I’ve recently been experimenting with the Zettelkasten method for organizing information gleaned from reading and other content I consume. I’m still getting the hang of it, but, boiled down to its essence, the general process is:
- Quickly capture any raw clippings that stand out to you (a quote, passage, etc) in an inbox.
- Process your inbox, rewriting the clipping in your own voice, adding your own thinking on it, directly quoting the piece, etc – and adding any tags or references to other notes.
- Save it to “permanent” storage, easily referenced by tag.
In hindsight, our approach to contact management that arose organically through years of user feedback was much the same, and it’s still something I strongly believe in as a strategy for managing your important relationships.

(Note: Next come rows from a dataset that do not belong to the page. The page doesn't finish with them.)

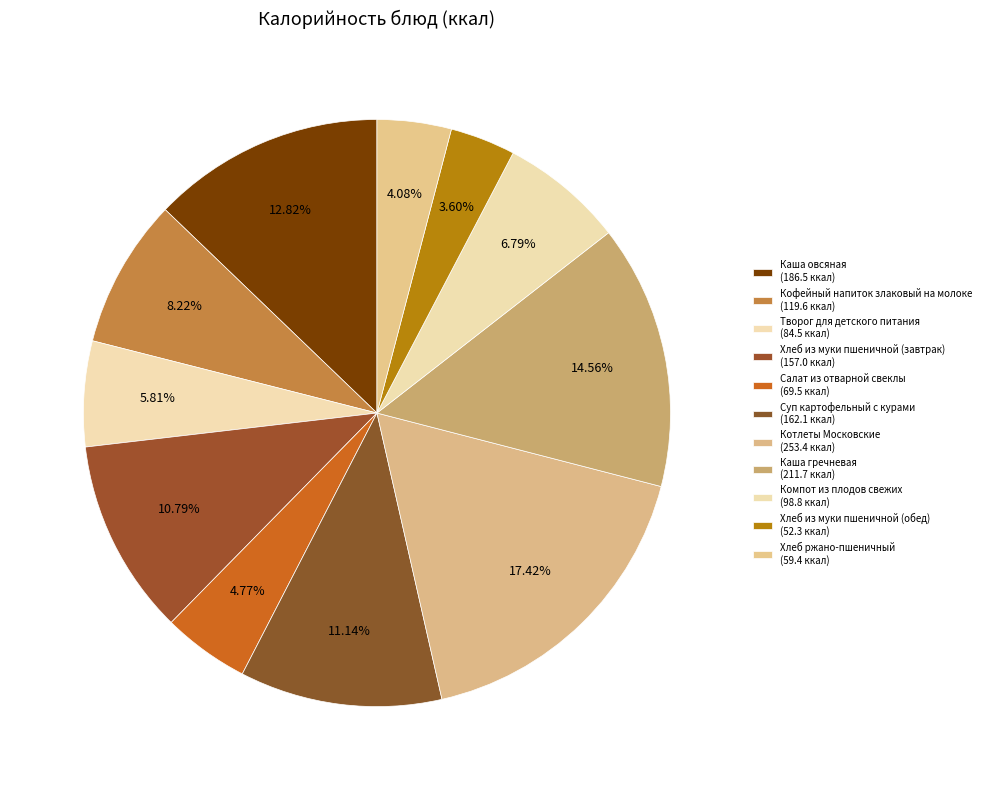

To the nearest percent, what percentage of the pie is Хлеб из муки пшеничной (завтрак)?

11%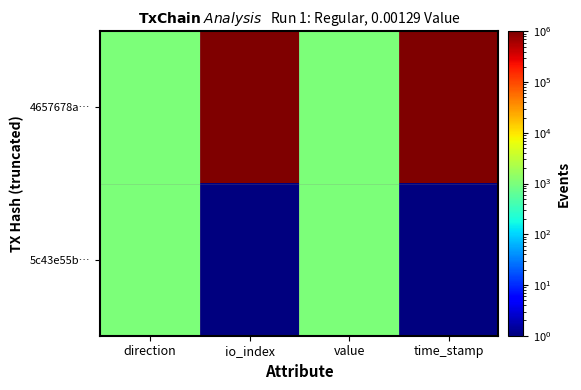

Reading right to left, list all the values displayed in this chart.

4657678a…: time_stamp=1000000	value=1000	io_index=1000000	direction=1000
5c43e55b…: time_stamp=1	value=1000	io_index=1	direction=1000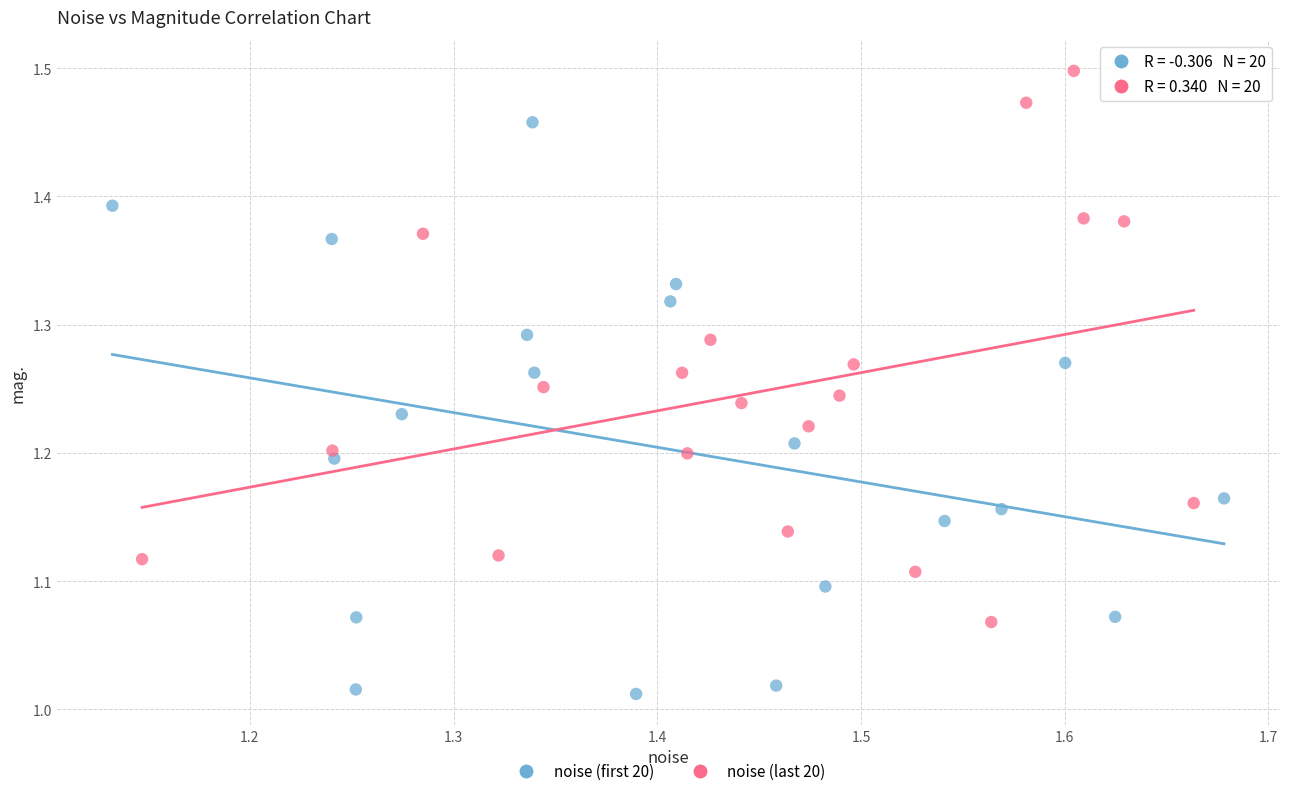

Which series contains the lowest Y value?

noise (first 20)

- Capture the interactions you have and people of any interest. This can be a hybrid of manual capture (note-taking, business card scanning), and automatic (inbox aggregation). The latter brings in everyone you talk to digitally, and the former can be reserved for more notable interactions (coffee meeting vs talking to the barista).
- At a later date, process and organize those relationships. A baseline filter is a decision on deleting/archiving a contact. From there, applying any organization to the contact (e.g. buckets, categories, groups, tags, location) and any additional information (notes, work history, to-dos) allows you to easily reference that relationship later.
- As this is being done in digitally, the “permanent” storage is already there. At a later point, you can leverage this database to identify people with common interests, desired skill sets, etc.